[[ Task input, beginning ]]

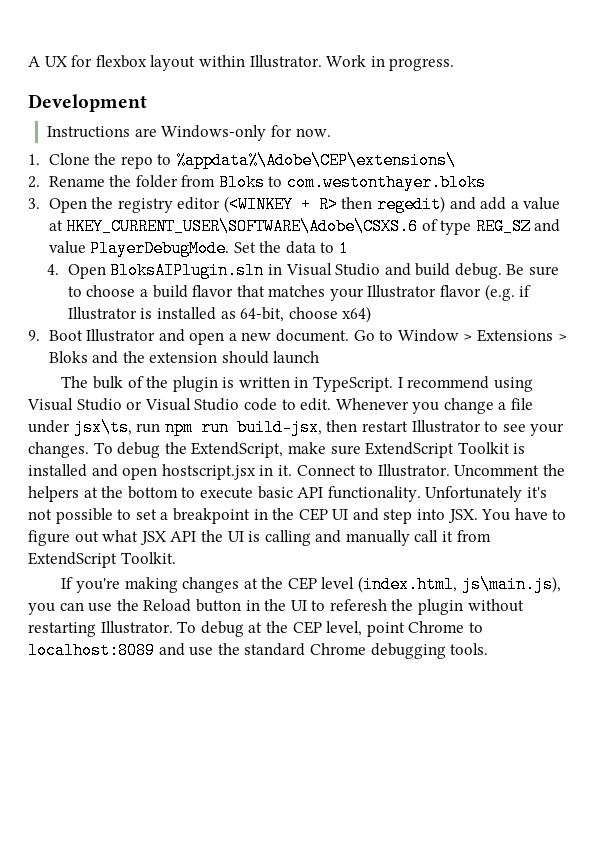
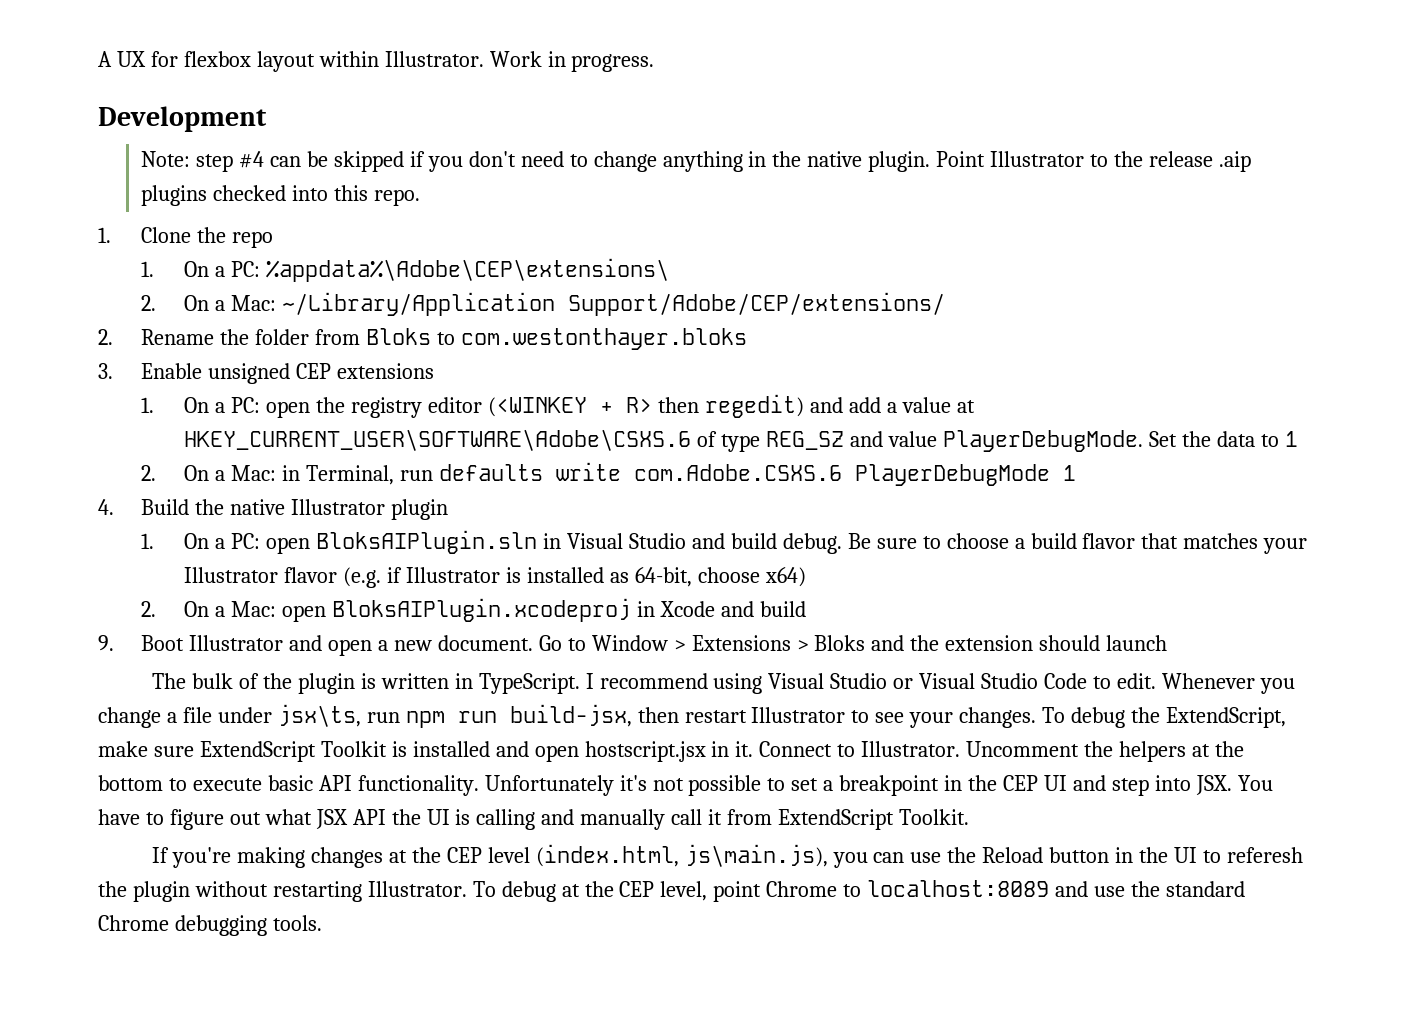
[47,125,331,141] [28,152,456,169] Instructions are Windows-only for now. // 1. Clone the repo to %appdata%\Adobe\CEP\extensions\ -> [141,151,1251,172] [141,185,421,206] [98,227,274,248] [141,258,670,282] [141,292,946,316] Note: step #4 can be skipped if you don't need to change anything in the native plugin. Point Illustrator to the release .aip plugins checked into this repo. // 1. Clone the repo // 1. On a PC: %appdata%\Adobe\CEP\extensions\ // 2. On a Mac: ~/Library/Application Support/Adobe/CEP/extensions/
[48,198,87,213] Open -> [141,363,435,384] [141,397,311,418] Enable unsigned CEP extensions // 1. On a PC: open
[47,264,106,279] 4. Open -> [141,462,1077,486] [98,499,449,520] [141,533,311,554] 2. On a Mac: in Terminal, run defaults write com.Adobe.CSXS.6 PlayerDebugMode 1 // 4. Build the native Illustrator plugin // 1. On a PC: open
(372, 314) none -> [141,598,807,622] // 2. On a Mac: open BloksAIPlugin.xcodeproj in Xcode and build
[243,398,277,411] code -> [1044,673,1088,689] Code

[[ Task input, end ]]

Problem to solve:
Only the lines from the one containing "(372, 314) none" through the end of the entries above belong in the answer; repeat them exactly.

Task output:
(372, 314) none -> [141,598,807,622] // 2. On a Mac: open BloksAIPlugin.xcodeproj in Xcode and build
[243,398,277,411] code -> [1044,673,1088,689] Code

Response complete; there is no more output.